▶ [SELECTED TEXT]:
# # # # #

This 65 minute DVD Audio/Video release features 13 new music composers dramatically exploring surround sound for the first time. The results are intense, exciting, haunting, beautiful. All 13 pieces were commissioned to premiere on this groundbreaking release – the first such recording in history. The composers are Pamela Z, Bruce Odland, Maggi Payne, Carl Stone, Phil Kline, Ellen Fullman, Lukas Ligeti, Paul Dresher, Pauline Oliveros, Paul Dolden, Merzbow, Ingram Marshall, and Meredith Monk.
Immersion plays on regular DVD players, as well as audiophile DVD-Audio units.
Tomlinson Holman, one of the world's leading surround sound authorities, states that "this fascinating disc" is among the first "to show composers stretching the boundaries of recorded sound by exploring the new possibilities inherent in DVD-Audio."
Immersion has won widespread critical acclaim. Stereophile wrote “All the music is fascinating” and Billboard notes the DVD establishes “a number of ‘firsts’ in an exceptionally enjoyable program.” Audiophile Audition adds “the variety of approaches is breathtaking and all are worth hearing... Best of the Year.”

# # # # #

▶ [WHAT NEEDS TO BE DONE]: Write out, word for word, everything in the Immersion DVD description from "This 65 minute" down to "audiophile DVD-Audio units.". Rely solely on the Immersion DVD description for this work.

▶ [DATA BLOCK]:
# # # # #

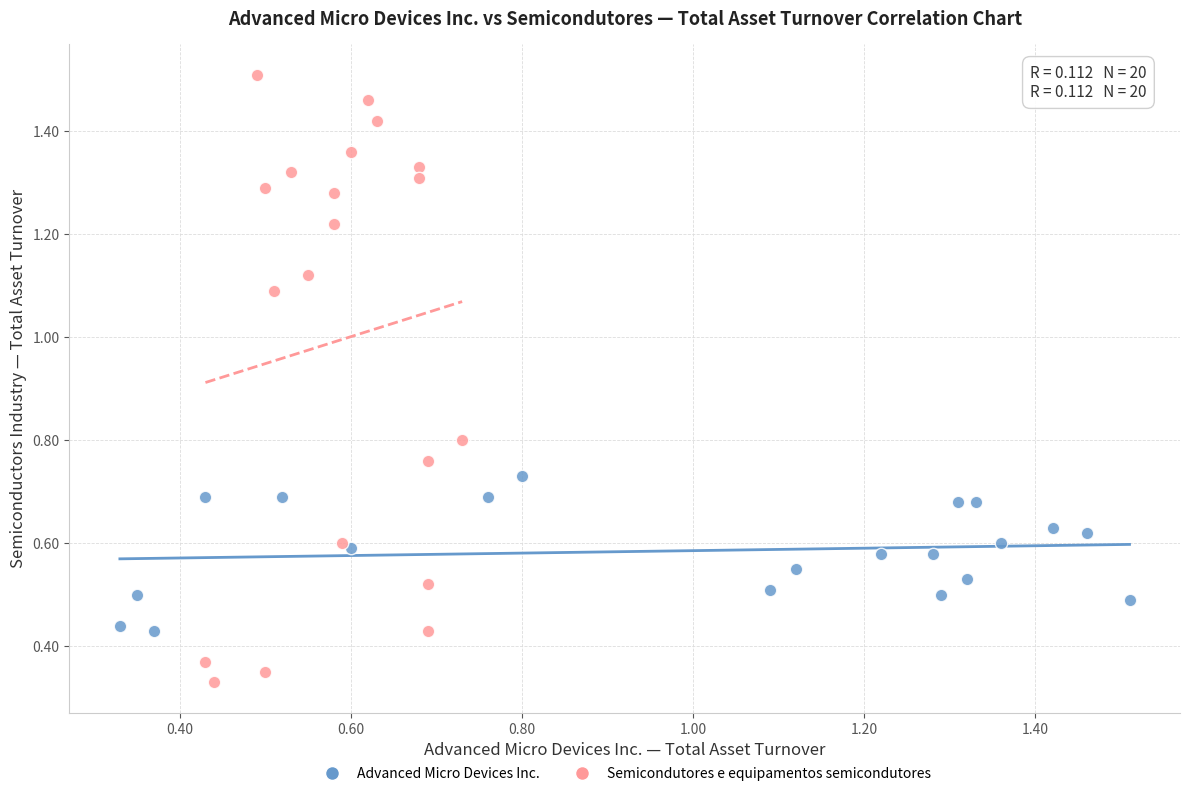

Which series contains the highest Y value?

Semicondutores e equipamentos semicondutores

# # # # #

▶ [SOLUTION TO THIS PROBLEM]:
This 65 minute DVD Audio/Video release features 13 new music composers dramatically exploring surround sound for the first time. The results are intense, exciting, haunting, beautiful. All 13 pieces were commissioned to premiere on this groundbreaking release – the first such recording in history. The composers are Pamela Z, Bruce Odland, Maggi Payne, Carl Stone, Phil Kline, Ellen Fullman, Lukas Ligeti, Paul Dresher, Pauline Oliveros, Paul Dolden, Merzbow, Ingram Marshall, and Meredith Monk.
Immersion plays on regular DVD players, as well as audiophile DVD-Audio units.